■ Required action
In the entries below, find the line with "[40,349,367,364] [66,391,580,409] [66,414,127,432]" and the line with "[40,479,120,497] happened ->". Reproduce those two lines and every line between them exactly, and nothing more.

■ Excerpted records
************

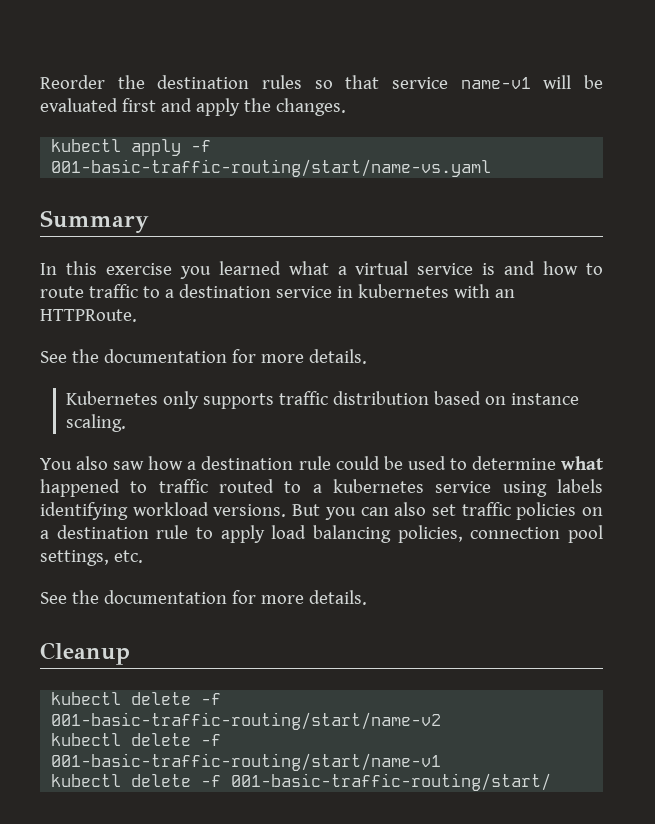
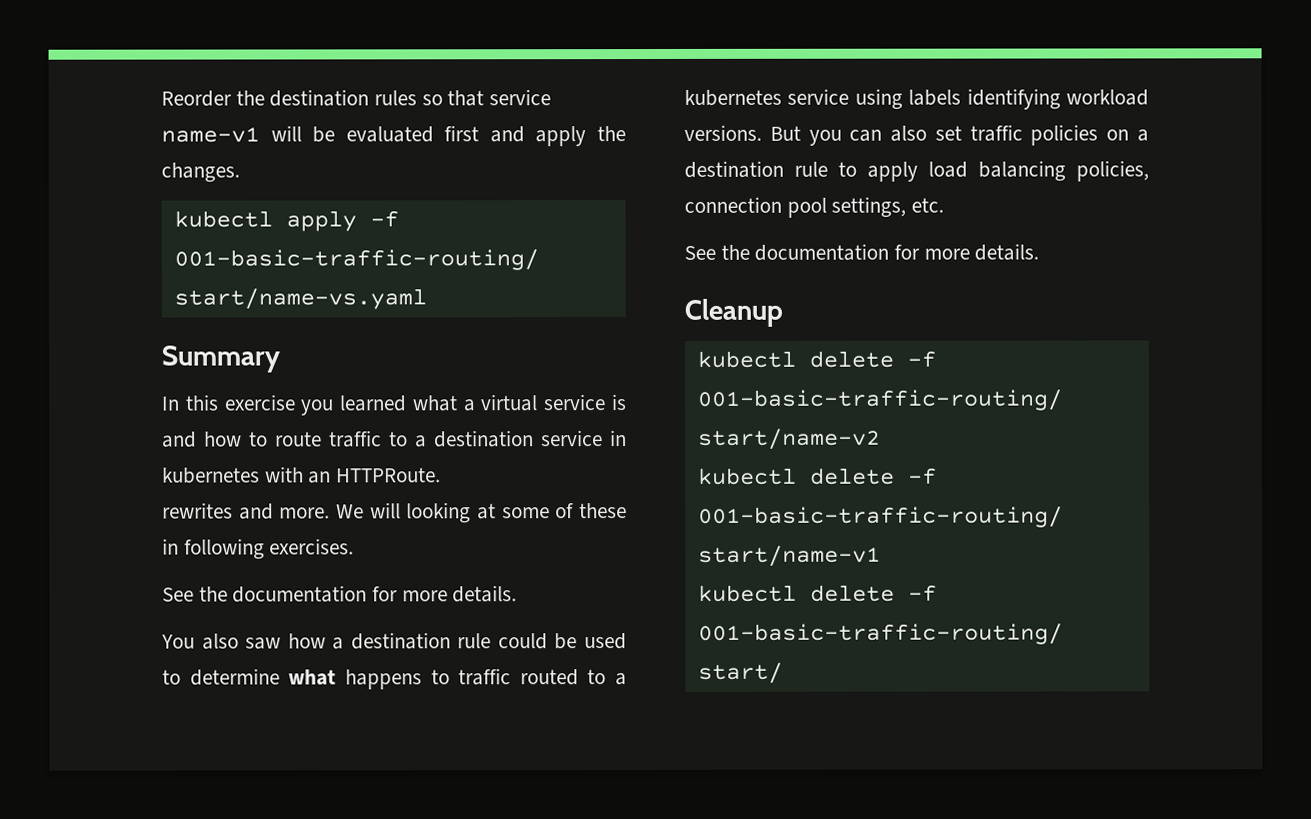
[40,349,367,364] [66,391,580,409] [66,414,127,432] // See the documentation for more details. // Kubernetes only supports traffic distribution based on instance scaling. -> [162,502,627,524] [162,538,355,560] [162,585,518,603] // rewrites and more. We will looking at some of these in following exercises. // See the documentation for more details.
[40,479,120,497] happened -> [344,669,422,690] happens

************

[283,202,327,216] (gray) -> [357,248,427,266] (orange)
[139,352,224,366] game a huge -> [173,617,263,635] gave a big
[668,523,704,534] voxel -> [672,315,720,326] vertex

************

■ Task answer
[40,349,367,364] [66,391,580,409] [66,414,127,432] // See the documentation for more details. // Kubernetes only supports traffic distribution based on instance scaling. -> [162,502,627,524] [162,538,355,560] [162,585,518,603] // rewrites and more. We will looking at some of these in following exercises. // See the documentation for more details.
[40,479,120,497] happened -> [344,669,422,690] happens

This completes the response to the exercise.